UPM-Sat 1
- SATCAT no.: 1995-033C
- Mission duration: 213 days

Spacecraft properties
- Manufacturer: Technical University of Madrid
- Launch mass: 47 kilograms (104 lb)

Start of mission
- Launch date: July 7, 1995
- Rocket: Ariane IV-40
- Launch site: Guiana Space Centre

Orbital parameters
- Reference system: Geocentric
- Regime: Sun-synchronous polar orbit
- Perigee altitude: 670 kilometres (420 mi)
- Apogee altitude: 670 kilometres (420 mi)
- Inclination: 98.1 degrees
- Period: 98 minutes

= UPM-Sat =

Spanish artificial satellites

UPM-Sat is a series of Spanish microsatellites developed by the Technical University of Madrid (UPM), in collaboration with the Instituto Nacional de Técnica Aeroespacial (INTA), for educational, scientific and technological purposes.

== UPM-Sat 1 ==
The UPM-Sat 1, also called UPM/LB-Sat, was launched on July 7, 1995, from French Guiana on the flight V75 of the Ariane IV-40 launcher.

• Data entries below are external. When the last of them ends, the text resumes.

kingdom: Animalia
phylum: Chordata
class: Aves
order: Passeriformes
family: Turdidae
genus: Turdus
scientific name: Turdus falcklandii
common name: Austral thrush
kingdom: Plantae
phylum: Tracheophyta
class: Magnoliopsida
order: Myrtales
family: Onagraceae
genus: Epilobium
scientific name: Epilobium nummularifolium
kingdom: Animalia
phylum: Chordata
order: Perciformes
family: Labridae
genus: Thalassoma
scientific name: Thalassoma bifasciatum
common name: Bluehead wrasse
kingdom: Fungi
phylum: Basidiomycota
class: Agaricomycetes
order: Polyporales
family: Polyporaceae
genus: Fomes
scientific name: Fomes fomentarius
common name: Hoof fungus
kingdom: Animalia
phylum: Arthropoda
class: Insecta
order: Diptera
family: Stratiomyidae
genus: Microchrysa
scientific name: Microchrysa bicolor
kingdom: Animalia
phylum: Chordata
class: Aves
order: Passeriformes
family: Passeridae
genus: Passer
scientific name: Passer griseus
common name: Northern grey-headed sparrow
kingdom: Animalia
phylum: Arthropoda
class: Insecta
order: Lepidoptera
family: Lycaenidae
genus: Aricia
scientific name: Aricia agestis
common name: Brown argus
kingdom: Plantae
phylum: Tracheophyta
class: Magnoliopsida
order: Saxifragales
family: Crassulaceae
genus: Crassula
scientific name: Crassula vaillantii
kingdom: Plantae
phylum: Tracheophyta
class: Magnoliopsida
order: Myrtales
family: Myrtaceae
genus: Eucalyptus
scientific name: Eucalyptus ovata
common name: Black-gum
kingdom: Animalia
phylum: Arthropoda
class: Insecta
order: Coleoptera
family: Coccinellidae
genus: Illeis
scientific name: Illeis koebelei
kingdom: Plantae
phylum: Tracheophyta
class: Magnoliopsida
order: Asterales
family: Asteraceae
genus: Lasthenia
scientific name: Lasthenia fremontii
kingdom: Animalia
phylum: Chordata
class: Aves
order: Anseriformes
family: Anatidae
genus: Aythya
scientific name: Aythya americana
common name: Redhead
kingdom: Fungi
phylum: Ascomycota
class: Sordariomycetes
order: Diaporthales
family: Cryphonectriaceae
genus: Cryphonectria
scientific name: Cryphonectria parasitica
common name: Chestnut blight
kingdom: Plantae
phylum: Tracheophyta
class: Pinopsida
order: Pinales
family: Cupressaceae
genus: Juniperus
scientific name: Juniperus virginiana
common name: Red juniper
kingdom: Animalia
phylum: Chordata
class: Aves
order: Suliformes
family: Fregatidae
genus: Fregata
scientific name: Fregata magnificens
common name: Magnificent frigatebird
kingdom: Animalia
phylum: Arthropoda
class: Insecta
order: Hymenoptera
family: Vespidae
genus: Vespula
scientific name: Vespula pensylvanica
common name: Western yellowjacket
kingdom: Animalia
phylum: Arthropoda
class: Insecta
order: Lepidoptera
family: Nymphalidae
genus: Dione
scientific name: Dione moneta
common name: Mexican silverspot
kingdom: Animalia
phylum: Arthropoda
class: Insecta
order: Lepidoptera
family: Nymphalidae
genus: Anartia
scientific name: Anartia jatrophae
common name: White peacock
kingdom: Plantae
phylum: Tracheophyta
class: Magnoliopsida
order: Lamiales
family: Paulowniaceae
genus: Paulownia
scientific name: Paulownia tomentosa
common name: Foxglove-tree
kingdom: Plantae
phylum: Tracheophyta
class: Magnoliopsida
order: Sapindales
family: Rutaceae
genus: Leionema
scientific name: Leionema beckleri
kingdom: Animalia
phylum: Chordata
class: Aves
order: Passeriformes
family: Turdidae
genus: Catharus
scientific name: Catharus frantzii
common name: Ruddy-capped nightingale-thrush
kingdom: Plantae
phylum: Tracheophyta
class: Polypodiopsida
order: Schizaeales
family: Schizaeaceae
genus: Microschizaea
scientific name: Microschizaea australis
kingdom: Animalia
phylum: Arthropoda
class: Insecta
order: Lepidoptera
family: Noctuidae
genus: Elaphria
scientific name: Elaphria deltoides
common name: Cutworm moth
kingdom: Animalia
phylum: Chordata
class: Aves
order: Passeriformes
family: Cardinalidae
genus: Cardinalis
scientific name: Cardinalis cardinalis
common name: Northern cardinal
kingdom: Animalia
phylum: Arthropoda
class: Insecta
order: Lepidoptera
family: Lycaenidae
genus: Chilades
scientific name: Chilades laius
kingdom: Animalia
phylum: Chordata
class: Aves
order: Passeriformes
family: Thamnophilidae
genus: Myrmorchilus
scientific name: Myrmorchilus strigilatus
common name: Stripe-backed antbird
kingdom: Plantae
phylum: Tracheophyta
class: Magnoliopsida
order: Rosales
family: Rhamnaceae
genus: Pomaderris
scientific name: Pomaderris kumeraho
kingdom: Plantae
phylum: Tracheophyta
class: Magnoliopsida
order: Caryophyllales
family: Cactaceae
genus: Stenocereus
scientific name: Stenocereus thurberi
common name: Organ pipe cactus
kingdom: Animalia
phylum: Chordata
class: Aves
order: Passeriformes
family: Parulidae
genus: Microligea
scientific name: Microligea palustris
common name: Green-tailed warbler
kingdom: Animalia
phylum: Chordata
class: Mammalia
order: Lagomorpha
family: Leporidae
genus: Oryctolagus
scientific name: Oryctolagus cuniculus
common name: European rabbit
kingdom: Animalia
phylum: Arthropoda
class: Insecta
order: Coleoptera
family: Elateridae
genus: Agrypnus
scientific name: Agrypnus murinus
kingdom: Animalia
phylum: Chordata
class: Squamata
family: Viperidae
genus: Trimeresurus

It weighed 47 kg. It had an operational life in orbit of 213 days, with a Sun-synchronous polar orbit at an altitude of 670 kilometers, completing one revolution around the Earth every 98 minutes.

== UPM-Sat 2 ==
The UPM-Sat 2 project aimed to develop a satellite with a mass less than 50 kg and overall dimensions less than 0.5 m x 0.5 m x 0.6 m. The UPM-Sat 2 satellite, also called M.A.T.I.A.S., was originally scheduled to launch in 1999. It was finally launched on September 3, 2020, on the flight VV16 of the Vega rocket.